The petitioner's counsel was Sol P. Ajalat of Ajalat & Ajalat, LLP, and respondent's counsel was Mallori B.

Openchowski of the U.S. Department of Justice.

Special Master Nora Beth Dorsey issued the decision. The petitioner initially sought expert medical reports in various fields but later filed a motion for judgment on the administrative record, stating an inability to meet the Vaccine Act's requirements.

However, in the same pleading, the petitioner asserted that the records supported a viable claim, detailing a sequence of symptoms beginning with a sore throat and fever on July 31, 2015, which she believed led to an over-activation of her immune system after the August 9, 2015 vaccinations, resulting in an autoimmune disease process. The petitioner's declaration described symptoms including nosebleeds, sinusitis, pharyngitis, abdominal pain, headache, fatigue, chest pain, weakness, and numbness, progressing to migraine headaches, light sensitivity, nausea, dizziness, joint pain, toe cramps, racing heart, reduced hearing, and memory loss.
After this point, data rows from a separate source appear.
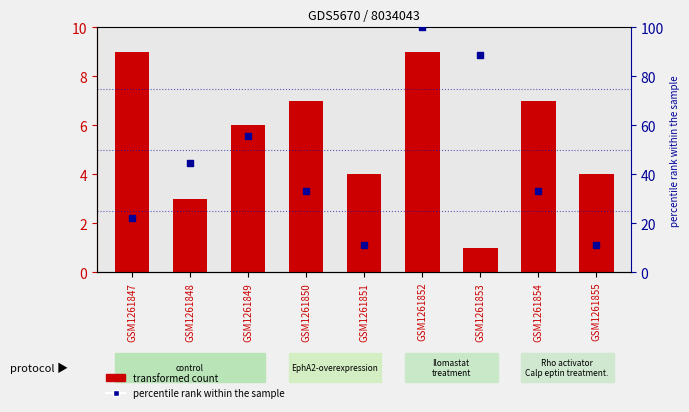

What is the total value across all series at GSM1261854?

40.3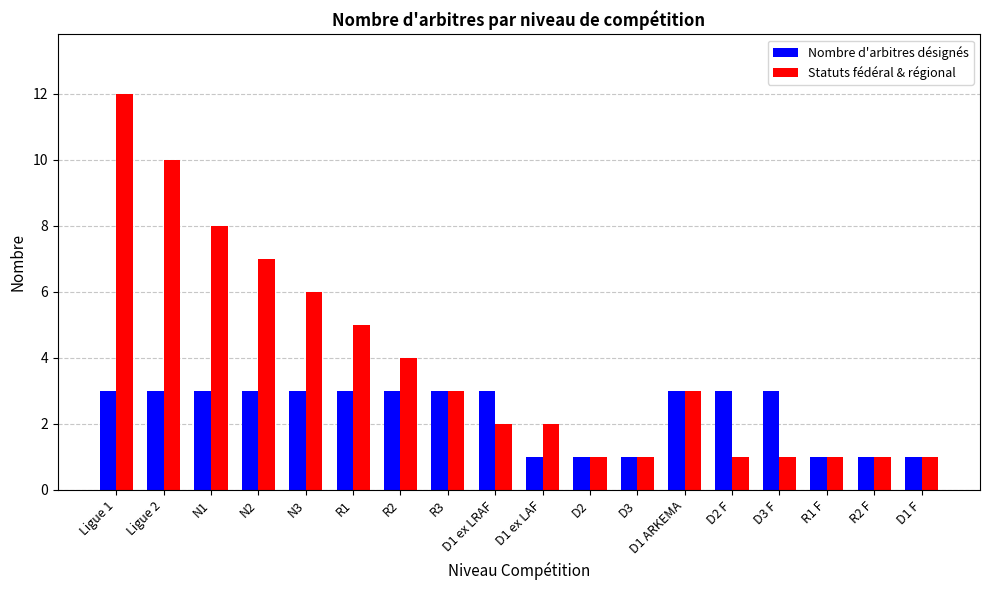

Is it true that Statuts fédéral & régional equals 3 at R3?

True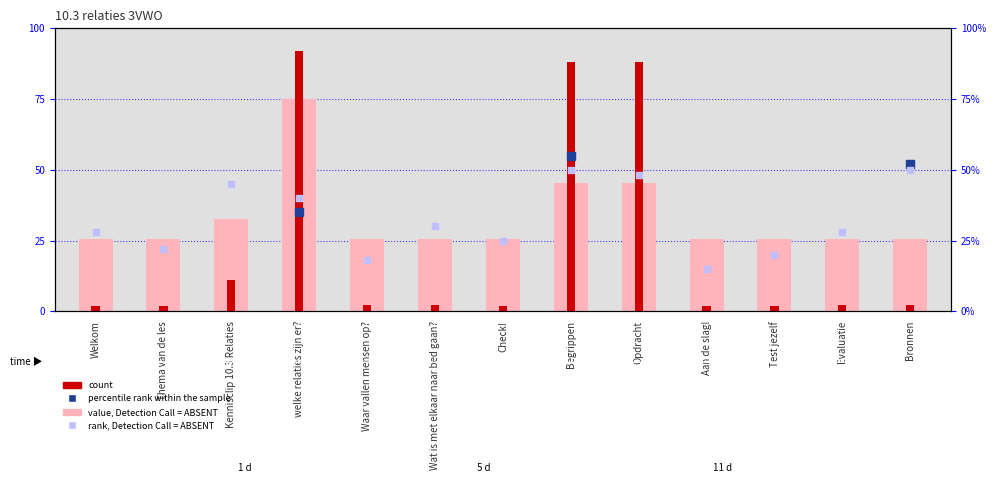

What is the ratio of the value at Kennisclip 10.3 Relaties to the value at Wat is met elkaar naar bed gaan??

5.0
The Special Master reviewed the medical records, noting that POTS was not mentioned as a diagnosis or even a differential diagnosis. While TM was considered a differential diagnosis, subsequent extensive neurology, rheumatology, and infectious disease workups were negative.

Specifically, an MRI of the cervical and thoracic spine was normal, ruling out myelitis. Rheumatology workups were also negative for autoimmune disease, with one physician noting the petitioner's symptoms were possibly and likely post-viral.
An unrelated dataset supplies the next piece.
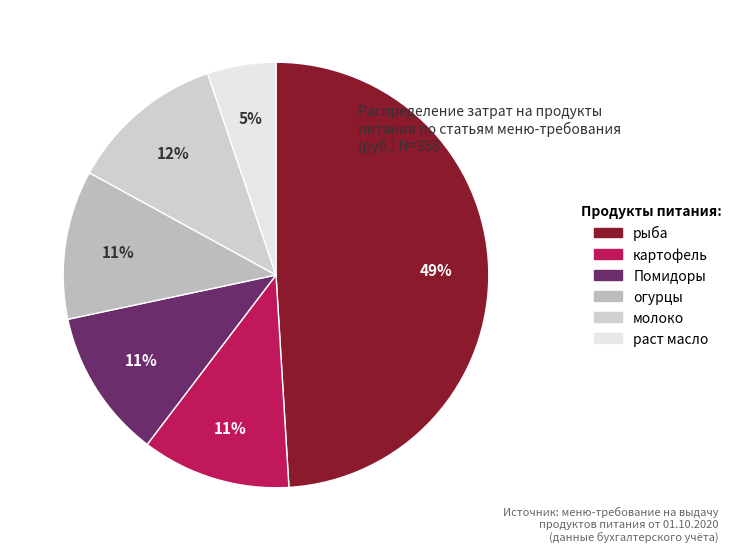

To the nearest percent, what portion does огурцы represent?

11%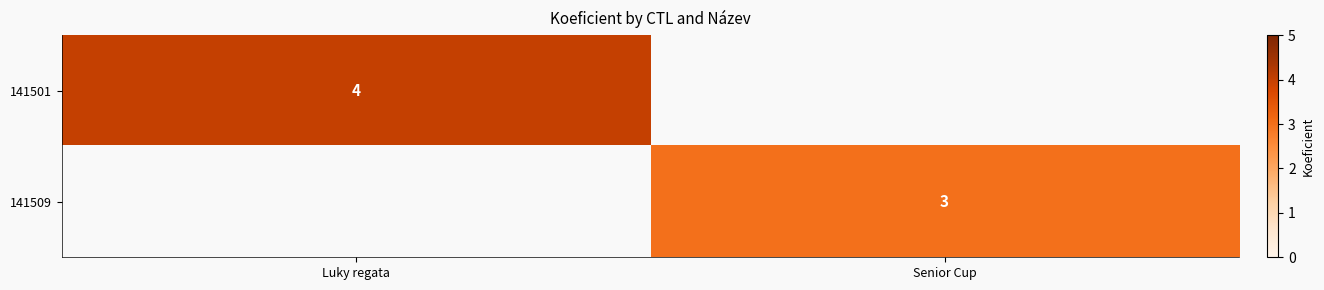

Is it true that 141509 equals 3 at Senior Cup?

True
The petitioner did not offer any expert medical opinions to support a theory of causation, nor did her treating physicians provide opinions linking the vaccines to her alleged injuries. The public decision does not describe the specific onset dates of all symptoms, the details of diagnostic studies beyond the MRI, or the specific mechanism of any alleged injury.

Due to the failure to provide preponderant evidence of a diagnosis for POTS or TM, and the lack of a medical theory connecting the vaccines to the alleged injuries, the petition was dismissed. The Special Master expressed sympathy for the hardships experienced by the petitioner and her parents but stated the decision must be based on evidence, not sympathy.
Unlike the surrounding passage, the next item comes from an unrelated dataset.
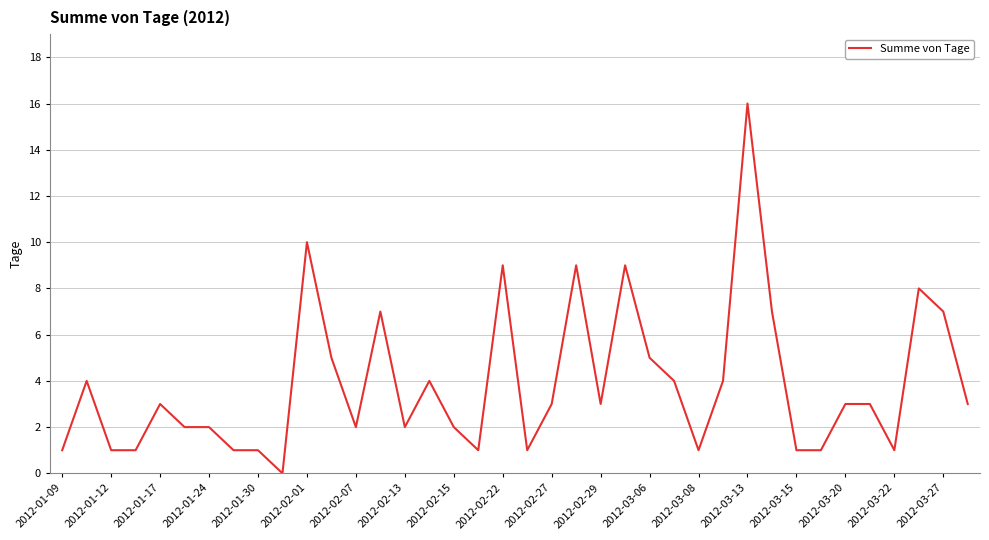

What is the difference between the maximum and minimum values?

16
The case was dismissed by Special Master Nora Beth Dorsey on January 31, 2020.

Theory of causation

Petitioner Devon Nicole Ingber, age 17 at vaccination, received HPV and meningococcal vaccines on November 10, 2010, June 15, 2011, and August 9, 2015. She alleged suffering from Postural Orthostatic Tachycardia Syndrome (POTS) and Transverse Myelitis (TM) as a result of these vaccinations. The case was dismissed by Special Master Nora Beth Dorsey on January 31, 2020. Petitioner did not allege a Table injury. To prove causation, petitioner was required to establish a medical theory connecting the vaccine to the injury (Althen Prong One), a logical sequence of cause and effect (Althen Prong Two), and a proximate temporal relationship (Althen Prong Three). The medical records did not support a diagnosis of POTS. While TM was a differential diagnosis, diagnostic studies, including an MRI of the spine, ruled it out. Rheumatology workups were negative for autoimmune disease, and treating physicians considered symptoms possibly and likely post-viral. Petitioner did not provide expert medical opinions or reports to support a theory of causation, nor did her treating physicians offer such opinions. The public decision does not detail the specific medical theory, mechanism, or expert opinions presented. As petitioner failed to establish a diagnosis for POTS or TM and did not provide a medical theory of causation supported by expert opinion or treating physician statements, she failed to meet the requirements of Althen Prongs One, Two, and Three. The petition was dismissed for failure to provide preponderant evidence. Attorneys for petitioner were Sol P. Ajalat and for respondent was Mallori B. Openchowski.